I’ve name changed for this. I’m a regular.
I feel really, really worthless. I suspect I have Aspergers. I come across really rude to people. When I try to lighten the mood and joke, DH says I sound rude.
Also, DH is an averagely sociable person. He doesn’t go out much with friends or anything but he has a few good friends. He likes to host. Several of his friends and their wives (sometimes kids) have stayed with us (not all at the same time). DH says that I’ve been rude/cold towards them and that they would have felt it, too.
Now, I admit I hate having house guests. I’m very, very introverted and hate my space being invaded by overnight guests. But I’ve tried to be more hospitable but I really don’t enjoy their company.
DH, on the other hand, loves to host. He admits that we are not compatible that way.
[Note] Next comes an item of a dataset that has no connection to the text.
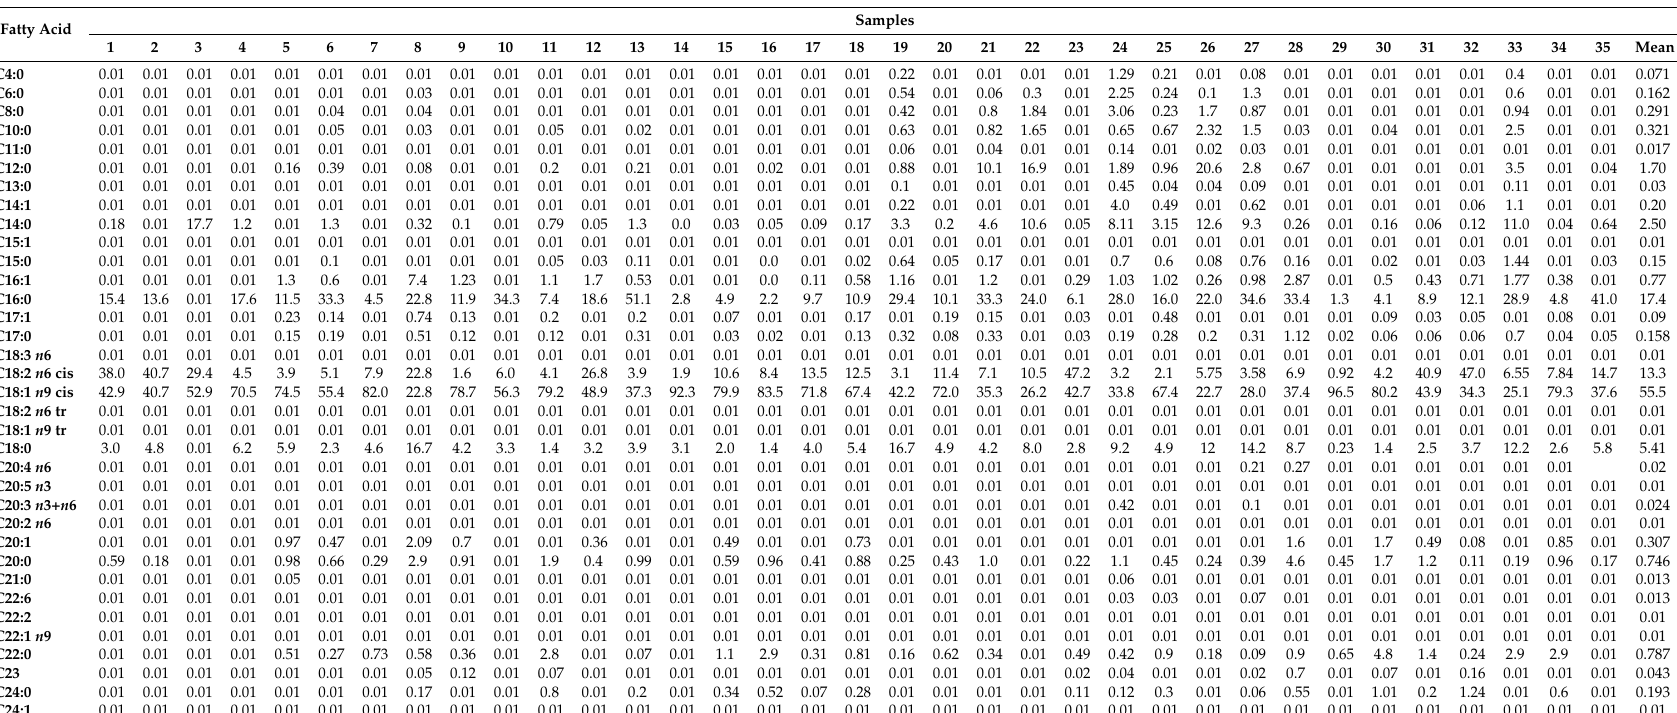
Table 2. Fatty acids composition (% of total fats) of gluten-free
He is an extremely good host to not only his friends but my friends and family, too.
Anyway, I often feel worthless. I’m not well educated. I work but not at a high earning career type job. I’m not generous with money. I’m not the most patient person. I’m not kind. Sometimes I think I could even be evil. I lose my temper with my dd sometimes. I’m not houseproud. DH loves to keep a lovely home but my cleaning is not up to his standard. We are trying to sell our house and he often criticises my lack of initiative when it comes to doing up the house. I try my best but it’s not good enough.
I’m an average person at best. I’m not a good daughter or sister. I can
Go on for days without speaking to my family. I even avoid answering their calls some days.
All in all, I think this world will be better off without me in it. My DH and DD might miss me at first but in the long run, I think they are better off without me.
When I’m dead, I want to donate my organs and use whatever that’s remaining for medical science and the rest to be put in a biodegradable body bag and buried in the woods. At least then, after death I’ll be more useful to this world than when I was alive.
I’m just venting. Thank you so nuch for reading.